• [Data extracts]:
____________________

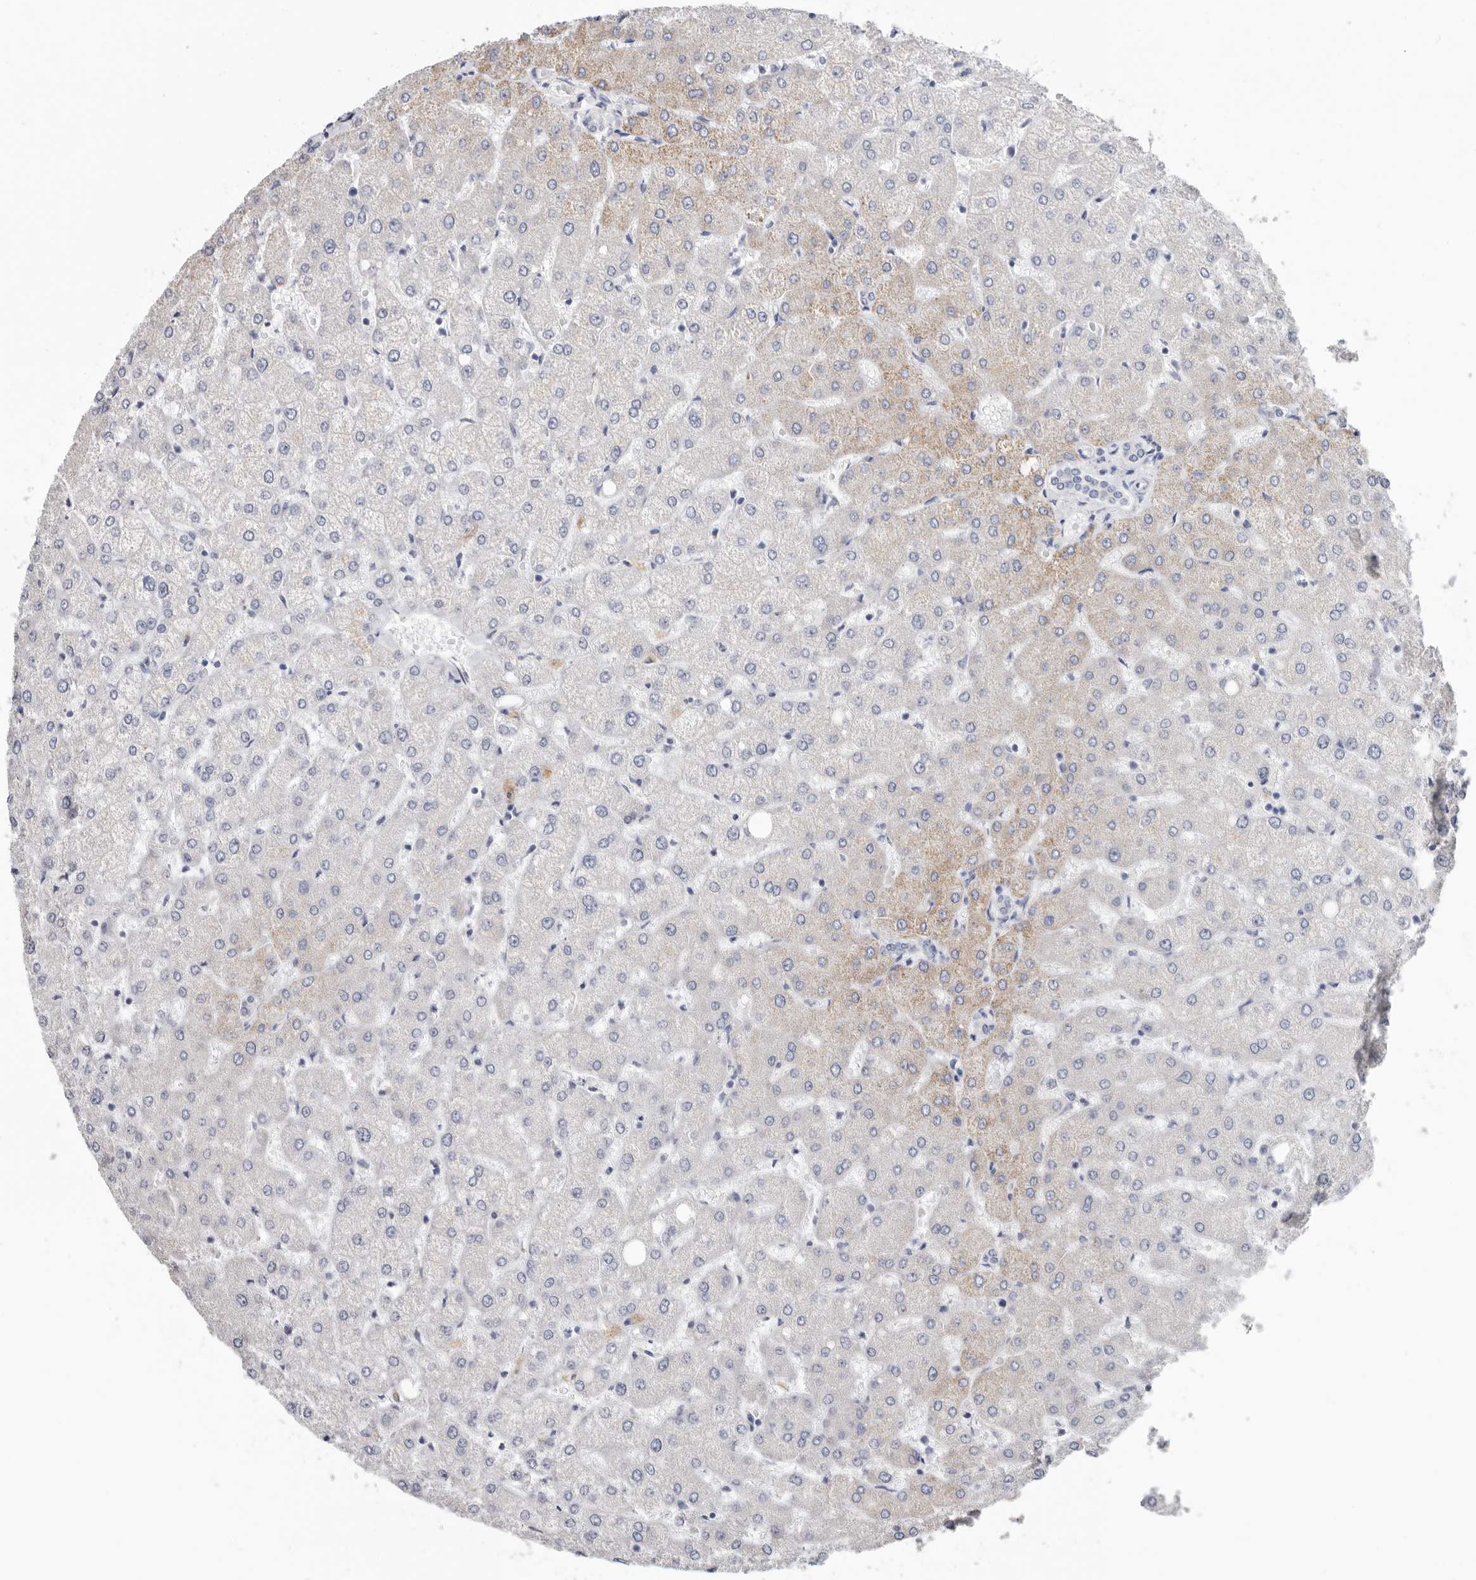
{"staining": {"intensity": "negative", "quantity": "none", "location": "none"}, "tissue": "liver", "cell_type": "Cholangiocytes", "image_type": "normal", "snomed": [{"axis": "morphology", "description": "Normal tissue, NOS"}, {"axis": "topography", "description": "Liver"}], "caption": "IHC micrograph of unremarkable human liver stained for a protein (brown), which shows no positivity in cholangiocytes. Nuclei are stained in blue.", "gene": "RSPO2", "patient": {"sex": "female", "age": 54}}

____________________

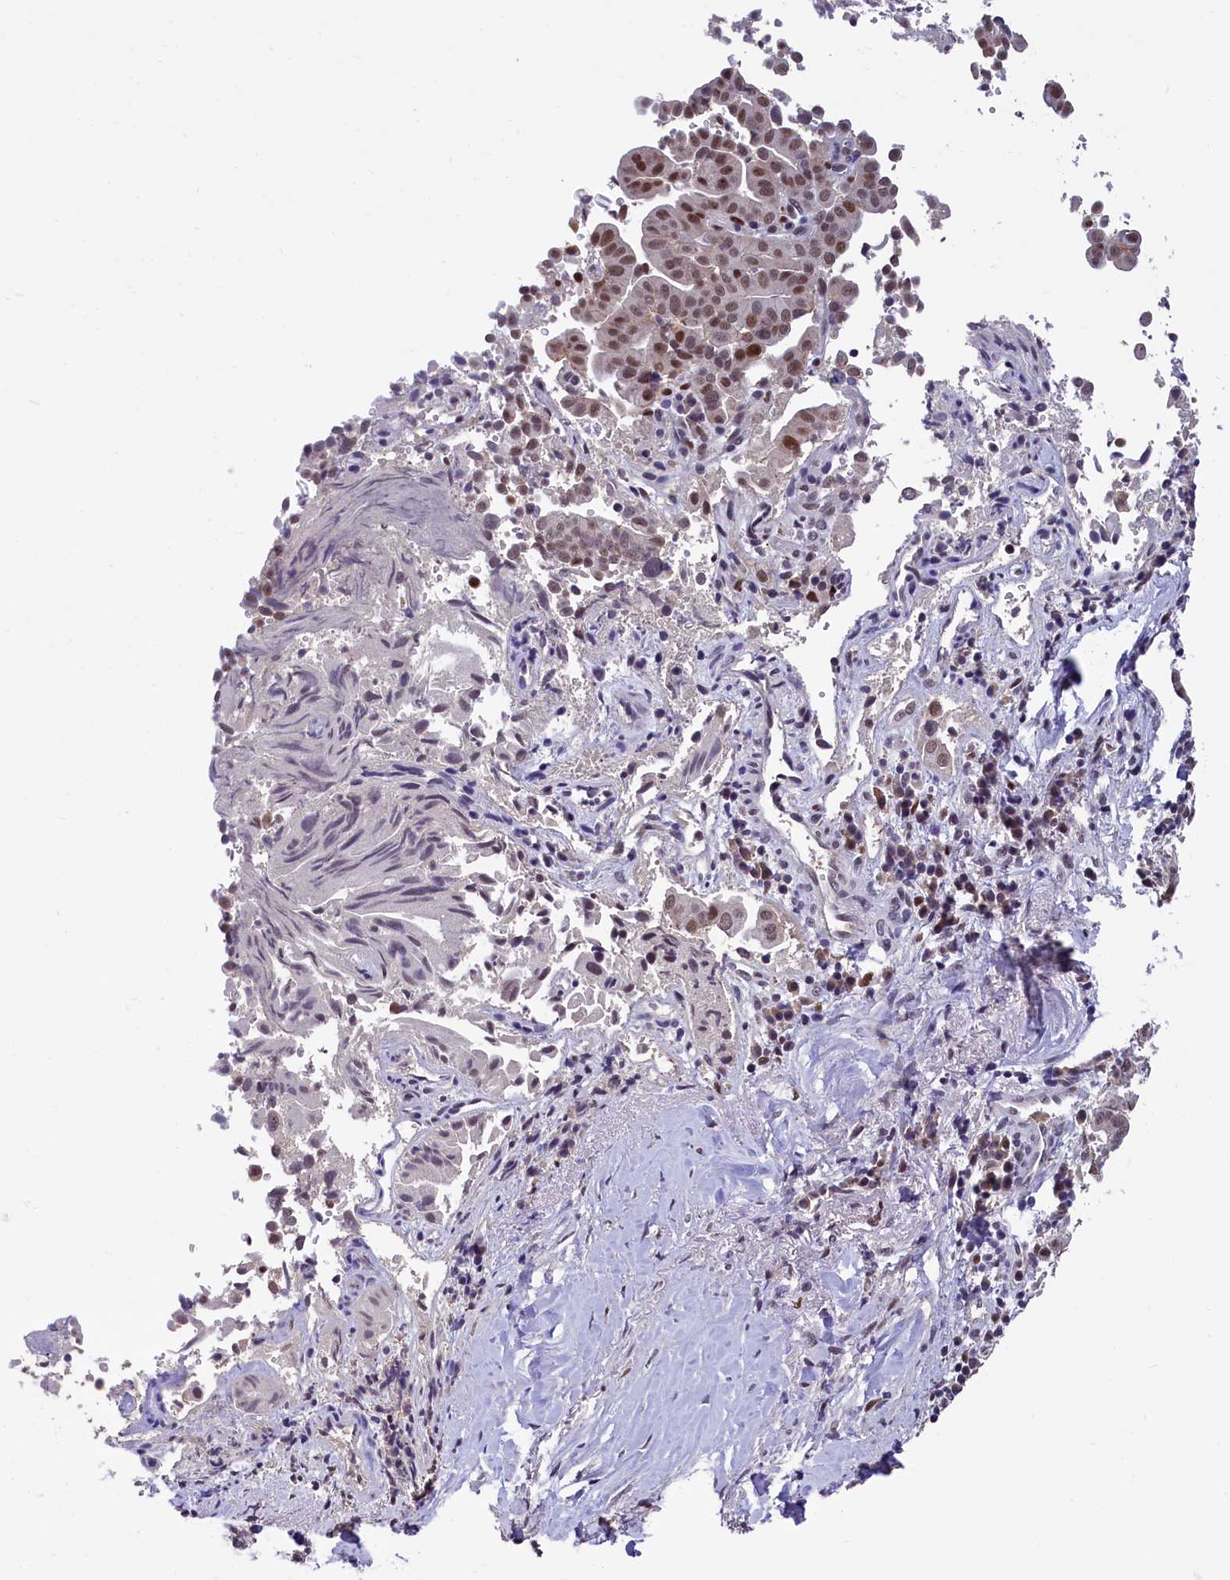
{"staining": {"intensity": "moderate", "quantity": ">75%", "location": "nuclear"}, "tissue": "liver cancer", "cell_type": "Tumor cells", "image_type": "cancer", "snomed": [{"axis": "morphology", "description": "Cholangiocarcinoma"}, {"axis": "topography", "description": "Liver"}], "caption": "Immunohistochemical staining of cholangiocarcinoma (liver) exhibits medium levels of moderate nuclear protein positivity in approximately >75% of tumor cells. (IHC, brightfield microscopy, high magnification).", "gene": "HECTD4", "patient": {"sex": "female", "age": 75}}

____________________

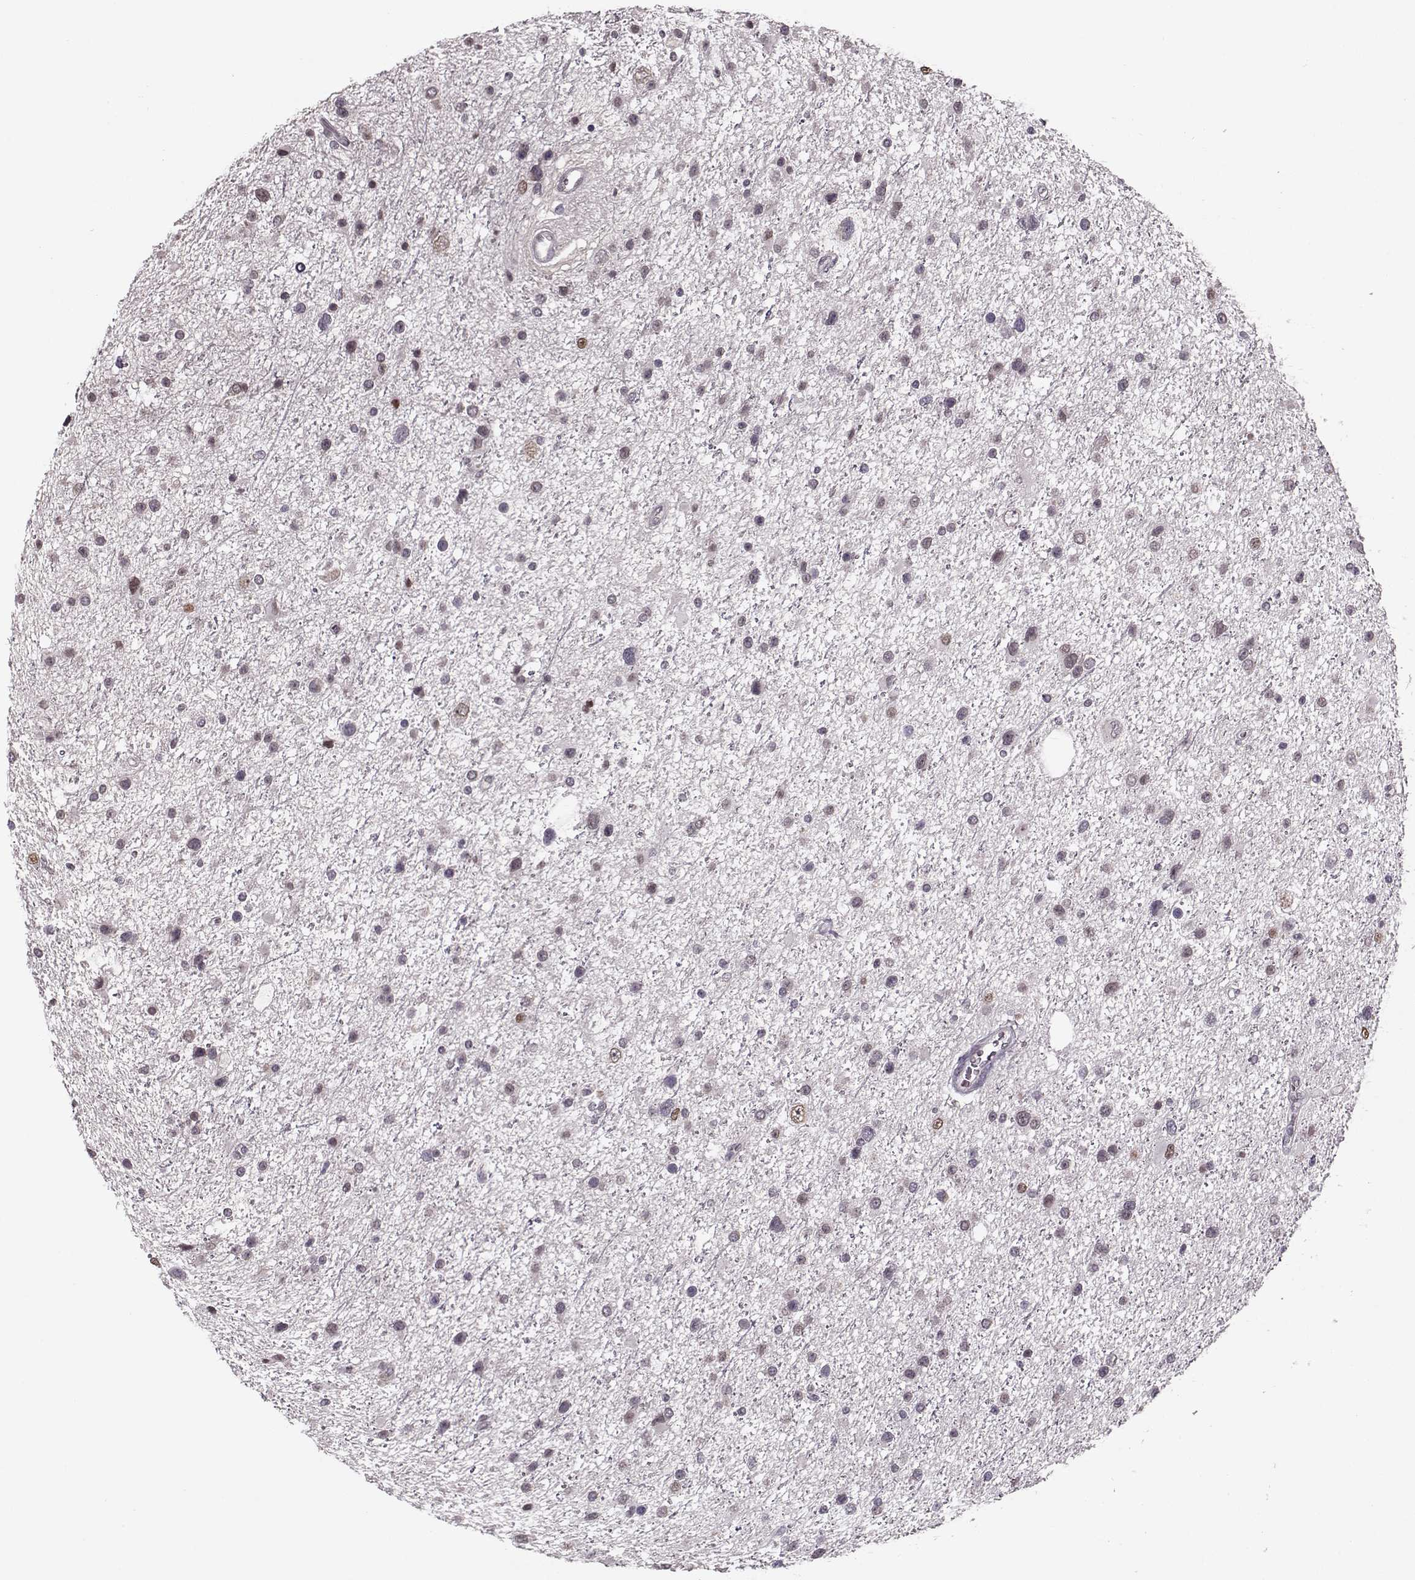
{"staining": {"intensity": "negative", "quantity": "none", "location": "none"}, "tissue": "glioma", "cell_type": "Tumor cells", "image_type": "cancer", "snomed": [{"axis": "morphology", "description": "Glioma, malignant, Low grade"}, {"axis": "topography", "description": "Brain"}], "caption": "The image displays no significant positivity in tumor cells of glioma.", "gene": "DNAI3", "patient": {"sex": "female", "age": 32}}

____________________

• [Exercise prompt]:
Return all lines from the material that contain "Tumor".

• [Result]:
{"staining": {"intensity": "moderate", "quantity": ">75%", "location": "nuclear"}, "tissue": "liver cancer", "cell_type": "Tumor cells", "image_type": "cancer", "snomed": [{"axis": "morphology", "description": "Cholangiocarcinoma"}, {"axis": "topography", "description": "Liver"}], "caption": "Immunohistochemical staining of cholangiocarcinoma (liver) exhibits medium levels of moderate nuclear protein positivity in approximately >75% of tumor cells. (IHC, brightfield microscopy, high magnification).", "gene": "HECTD4", "patient": {"sex": "female", "age": 75}}
{"staining": {"intensity": "negative", "quantity": "none", "location": "none"}, "tissue": "glioma", "cell_type": "Tumor cells", "image_type": "cancer", "snomed": [{"axis": "morphology", "description": "Glioma, malignant, Low grade"}, {"axis": "topography", "description": "Brain"}], "caption": "The image displays no significant positivity in tumor cells of glioma.", "gene": "DNAI3", "patient": {"sex": "female", "age": 32}}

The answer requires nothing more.